Silver and iron both produce adverse effects on contact, with iron-based restraints — commercially available to certified supernatural law enforcement as IronWrap — considered the current standard for vampire containment.
Invitation protocols documented in folklore appear to have operational basis. Bureau analysts are investigating the mechanism. Salt has demonstrated effectiveness against ghouls operating under thrall, disrupting the connection to the controlling vampire and producing immediate distress.
Decapitation and cardiac destruction remain the definitive methods of permanent neutralization. Bureau reporters are not expected or equipped to perform either. Call TSPD or the equivalent supernatural law enforcement agency in your jurisdiction.
Threat Assessment

The vampire is classified Severe by Monster Bureau for the following reasons.

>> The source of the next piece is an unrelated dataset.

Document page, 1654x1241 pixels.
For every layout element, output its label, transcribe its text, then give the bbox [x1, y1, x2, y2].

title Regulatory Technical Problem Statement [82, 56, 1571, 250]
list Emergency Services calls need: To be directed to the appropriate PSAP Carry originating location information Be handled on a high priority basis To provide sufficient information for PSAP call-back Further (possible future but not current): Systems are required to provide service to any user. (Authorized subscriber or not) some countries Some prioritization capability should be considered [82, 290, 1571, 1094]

Individual vampires are significantly stronger and faster than any human opponent and possess glamour capabilities that can neutralize an investigator before physical threat is apparent. The operational infrastructure surrounding an established vampire — the ghoul network, the human support layer, the carefully maintained community facade — means that identification and documentation is substantially more difficult than with most monster classifications. And the vampire’s core operational strategy, managing prey rather than eliminating it, means that community harm can accumulate over years or decades before a pattern becomes visible to conventional authorities.
The singer variant presents additional field risk for audio journalists and podcast reporters specifically. Be advised.
Bureau Recommendations
Do not enter a documented or suspected vampire location alone. The Tacoma field operation that produced significant intelligence for this profile involved a coordinated response with Tacoma Supernatural Police Department. That coordination is the reason the Bureau’s field reporter filed this report himself rather than having it filed on his behalf.
Carry UV protection. Know your local supernatural law enforcement contact before you need it. If a source tells you a location smells like pennies, believe them.
Do not eat the cookies.
This profile reflects current Bureau intelligence as of April 3, 2026. Classification documents are revised as new field intelligence is received. Report sightings and encounters to your regional MNN bureau or call the Monster Bureau tip line.